─── Records for this task ───
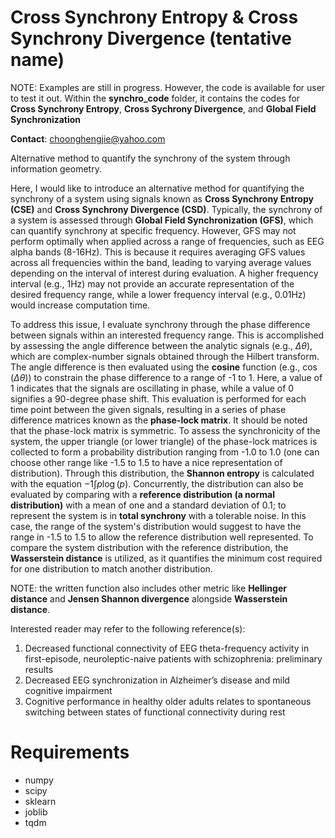 # Cross Synchrony Entropy & Cross Synchrony Divergence (tentative name)
NOTE: Examples are still in progress. However, the code is available for user to test it out. Within the **synchro_code** folder, it contains the codes for **Cross Synchrony Entropy**, **Cross Sychrony Divergence**, and **Global Field Synchronization**

**Contact**: choonghengjie@yahoo.com

Alternative method to quantify the synchrony of the system through information geometry.

Here, I would like to introduce an alternative method for quantifying the synchrony of a system using signals known as **Cross Synchrony Entropy (CSE)** and **Cross Synchrony Divergence (CSD)**. Typically, the synchrony of a system is assessed through **Global Field Synchronization (GFS)**, which can quantify synchrony at specific frequency. However, GFS may not perform optimally when applied across a range of frequencies, such as EEG alpha bands (8-16Hz). This is because it requires averaging GFS values across all frequencies within the band, leading to varying average values depending on the interval of interest during evaluation. A higher frequency interval (e.g., 1Hz) may not provide an accurate representation of the desired frequency range, while a lower frequency interval (e.g., 0.01Hz) would increase computation time.

To address this issue, I evaluate synchrony through the phase difference between signals within an interested frequency range. This is accomplished by assessing the angle difference between the analytic signals (e.g., $\Delta \theta$), which are complex-number signals obtained through the Hilbert transform. The angle difference is then evaluated using the **cosine** function (e.g., $`\cos(\Delta \theta)`$) to constrain the phase difference to a range of -1 to 1. Here, a value of 1 indicates that the signals are oscillating in phase, while a value of 0 signifies a 90-degree phase shift. This evaluation is performed for each time point between the given signals, resulting in a series of phase difference matrices known as the **phase-lock matrix**. It should be noted that the phase-lock matrix is symmetric. To assess the synchronicity of the system, the upper triangle (or lower triangle) of the phase-lock matrices is collected to form a probability distribution ranging from -1.0 to 1.0 (one can choose other range like -1.5 to 1.5 to have a nice representation of distribution). Through this distribution, the **Shannon entropy** is calculated with the equation $-1\int p \log{(p)}$. Concurrently, the distribution can also be evaluated by comparing with a **reference distribution (a normal distribution)** with a mean of one and a standard deviation of 0.1; to represent the system is in **total synchrony** with a tolerable noise. In this case, the range of the system's distribution would suggest to have the range in -1.5 to 1.5 to allow the reference distribution well represented. To compare the system distribution with the reference distribution, the **Wasserstein distance** is utilized, as it quantifies the minimum cost required for one distribution to match another distribution.

NOTE: the written function also includes other metric like **Hellinger distance** and **Jensen Shannon divergence** alongside **Wasserstein distance**. 


Interested reader may refer to the following reference(s):
1. Decreased functional connectivity of EEG theta-frequency activity in first-episode, neuroleptic-naive patients with schizophrenia: preliminary results
2. Decreased EEG synchronization in Alzheimer’s disease and mild cognitive impairment
3. Cognitive performance in healthy older adults relates to spontaneous switching between states of functional connectivity during rest

# Requirements
* numpy
* scipy
* sklearn 
* joblib
* tqdm
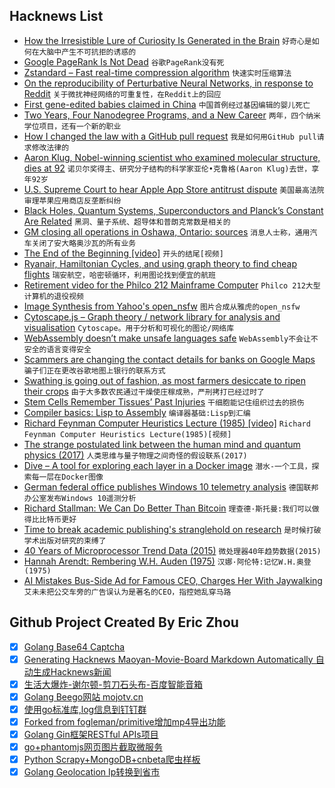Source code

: ## Hacknews List


- [How the Irresistible Lure of Curiosity Is Generated in the Brain](https://www.biorxiv.org/content/early/2018/11/22/473975)  `好奇心是如何在大脑中产生不可抗拒的诱惑的`
- [Google PageRank Is Not Dead](https://ahrefs.com/blog/google-pagerank/)  `谷歌PageRank没有死`
- [Zstandard – Fast real-time compression algorithm](https://github.com/facebook/zstd)  `快速实时压缩算法`
- [On the reproducibility of Perturbative Neural Networks, in response to Reddit](https://github.com/juefeix/pnn.pytorch.update)  `关于微扰神经网络的可重复性，在Reddit上的回应`
- [First gene-edited babies claimed in China](http://mainichi.jp/english/articles/20181126/p2g/00m/0fe/047000c)  `中国首例经过基因编辑的婴儿死亡`
- [Two Years, Four Nanodegree Programs, and a New Career](https://blog.udacity.com/2018/11/two-years-four-nanodegree-programs-and-a-new-career.html)  `两年，四个纳米学位项目，还有一个新的职业`
- [How I changed the law with a GitHub pull request](https://arstechnica.com/tech-policy/2018/11/how-i-changed-the-law-with-a-github-pull-request/)  `我是如何用GitHub pull请求修改法律的`
- [Aaron Klug, Nobel-winning scientist who examined molecular structure, dies at 92](https://www.sfgate.com/news/article/Aaron-Klug-Nobel-winning-scientist-who-examined-13418637.php)  `诺贝尔奖得主、研究分子结构的科学家亚伦•克鲁格(Aaron Klug)去世，享年92岁`
- [U.S. Supreme Court to hear Apple App Store antitrust dispute](https://www.reuters.com/article/us-usa-court-apple/how-much-for-that-app-u-s-top-court-hears-apple-antitrust-dispute-idUSKCN1NU0JV)  `美国最高法院审理苹果应用商店反垄断纠纷`
- [Black Holes, Quantum Systems, Superconductors and Planck’s Constant Are Related](https://www.nextbigfuture.com/2018/11/black-holes-quantum-systems-superconductors-and-plancks-constant-are-related.html)  `黑洞、量子系统、超导体和普朗克常数是相关的`
- [GM closing all operations in Oshawa, Ontario: sources](https://www.ctvnews.ca/autos/gm-closing-all-operations-in-oshawa-ont-sources-1.4191935)  `消息人士称，通用汽车关闭了安大略奥沙瓦的所有业务`
- [The End of the Beginning [video]](https://www.ben-evans.com/benedictevans/2018/11/16/the-end-of-the-beginning)  `开头的结尾[视频]`
- [Ryanair, Hamiltonian Cycles, and using graph theory to find cheap flights](https://blog.jonlu.ca/posts/ryan-air)  `瑞安航空，哈密顿循环，利用图论找到便宜的航班`
- [Retirement video for the Philco 212 Mainframe Computer](https://www.youtube.com/watch?v=hwOkVgGw1z8)  `Philco 212大型计算机的退役视频`
- [Image Synthesis from Yahoo&#39;s open_nsfw](https://open_nsfw.gitlab.io/)  `图片合成从雅虎的open_nsfw`
- [Cytoscape.js – Graph theory / network library for analysis and visualisation](http://js.cytoscape.org/)  `Cytoscape。用于分析和可视化的图论/网络库`
- [WebAssembly doesn’t make unsafe languages safe](https://00f.net/2018/11/25/webassembly-doesnt-make-unsafe-languages-safe/)  `WebAssembly不会让不安全的语言变得安全`
- [Scammers are changing the contact details for banks on Google Maps](http://blog.abhijittomar.com/2018/10/19/google-business-claim-scam/)  `骗子们正在更改谷歌地图上银行的联系方式`
- [Swathing is going out of fashion, as most farmers desiccate to ripen their crops](http://nautil.us/issue/66/clockwork/herbicide-is-whats-for-dinner)  `由于大多数农民通过干燥使庄稼成熟，严刑拷打已经过时了`
- [Stem Cells Remember Tissues’ Past Injuries](https://www.quantamagazine.org/stem-cells-remember-tissues-past-injuries-20181112/)  `干细胞能记住组织过去的损伤`
- [Compiler basics: Lisp to Assembly](http://notes.eatonphil.com/compiler-basics-lisp-to-assembly.html)  `编译器基础:Lisp到汇编`
- [Richard Feynman Computer Heuristics Lecture (1985) [video]](https://www.youtube.com/watch?v=EKWGGDXe5MA)  `Richard Feynman Computer Heuristics Lecture(1985)[视频]`
- [The strange postulated link between the human mind and quantum physics (2017)](http://www.bbc.com/earth/story/20170215-the-strange-link-between-the-human-mind-and-quantum-physics)  `人类思维与量子物理之间奇怪的假设联系(2017)`
- [Dive – A tool for exploring each layer in a Docker image](https://github.com/wagoodman/dive)  `潜水-一个工具，探索每一层在Docker图像`
- [German federal office publishes Windows 10 telemetry analysis](https://www.ghacks.net/2018/11/23/german-federal-office-bsi-publishes-telemetry-analysis/)  `德国联邦办公室发布Windows 10遥测分析`
- [Richard Stallman: We Can Do Better Than Bitcoin](https://cryptosumer.com/2018/11/24/free-software-messiah-richard-stallman-we-can-do-better-than-bitcoin/)  `理查德·斯托曼:我们可以做得比比特币更好`
- [Time to break academic publishing&#39;s stranglehold on research](https://www.newscientist.com/article/mg24032052-900-time-to-break-academic-publishings-stranglehold-on-research/)  `是时候打破学术出版对研究的束缚了`
- [40 Years of Microprocessor Trend Data (2015)](https://www.karlrupp.net/2015/06/40-years-of-microprocessor-trend-data/)  `微处理器40年趋势数据(2015)`
- [Hannah Arendt: Rembering W.H. Auden (1975)](https://www.newyorker.com/magazine/1975/01/20/remembering-wystan-h-auden-who-died-in-the-night-of-the-twenty-eighth-of-september-1973)  `汉娜·阿伦特:记忆W.H.奥登(1975)`
- [AI Mistakes Bus-Side Ad for Famous CEO, Charges Her With Jaywalking](https://www.caixinglobal.com/2018-11-22/ai-mistakes-bus-side-ad-for-famous-ceo-charges-her-with-jaywalkingdo-101350772.html?cxg=web&amp;Sfrom=twitter)  `艾未未把公交车旁的广告误认为是著名的CEO，指控她乱穿马路`

## Github Project Created By Eric Zhou

- [x] [Golang Base64 Captcha](https://github.com/mojocn/base64Captcha)
- [x] [Generating Hacknews Maoyan-Movie-Board Markdown Automatically 自动生成Hacknews新闻](https://github.com/dejavuzhou/md-genie)
- [x] [生活大爆炸-谢尔顿-剪刀石头布-百度智能音箱](https://github.com/mojocn/dueros-bang-game)
- [x] [Golang Beego网站 mojotv.cn](https://github.com/mojocn/www.mojotv.cn)
- [x] [使用go标准库,log信息到钉钉群](https://github.com/mojocn/dooger)
- [x] [Forked from fogleman/primitive增加mp4导出功能](https://github.com/mojocn/primitive)
- [x] [Golang Gin框架RESTful APIs项目](https://github.com/JJJJJJJerk/ezier-golang-web-api-framework)
- [x] [go+phantomjs网页图片截取微服务](https://github.com/mojocn/screen_shot)
- [x] [Python Scrapy+MongoDB+cnbeta爬虫样板](https://github.com/mojocn/scrapy_mongodb_boilerplate_cnbeta)
- [x] [Golang Geolocation Ip转换到省市](https://github.com/mojocn/ip2location)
───
→ Work order: From the records above, return each line that has the string "Wasserstein".

→ Exercise response:
To address this issue, I evaluate synchrony through the phase difference between signals within an interested frequency range. This is accomplished by assessing the angle difference between the analytic signals (e.g., $\Delta \theta$), which are complex-number signals obtained through the Hilbert transform. The angle difference is then evaluated using the **cosine** function (e.g., $`\cos(\Delta \theta)`$) to constrain the phase difference to a range of -1 to 1. Here, a value of 1 indicates that the signals are oscillating in phase, while a value of 0 signifies a 90-degree phase shift. This evaluation is performed for each time point between the given signals, resulting in a series of phase difference matrices known as the **phase-lock matrix**. It should be noted that the phase-lock matrix is symmetric. To assess the synchronicity of the system, the upper triangle (or lower triangle) of the phase-lock matrices is collected to form a probability distribution ranging from -1.0 to 1.0 (one can choose other range like -1.5 to 1.5 to have a nice representation of distribution). Through this distribution, the **Shannon entropy** is calculated with the equation $-1\int p \log{(p)}$. Concurrently, the distribution can also be evaluated by comparing with a **reference distribution (a normal distribution)** with a mean of one and a standard deviation of 0.1; to represent the system is in **total synchrony** with a tolerable noise. In this case, the range of the system's distribution would suggest to have the range in -1.5 to 1.5 to allow the reference distribution well represented. To compare the system distribution with the reference distribution, the **Wasserstein distance** is utilized, as it quantifies the minimum cost required for one distribution to match another distribution.
NOTE: the written function also includes other metric like **Hellinger distance** and **Jensen Shannon divergence** alongside **Wasserstein distance**. 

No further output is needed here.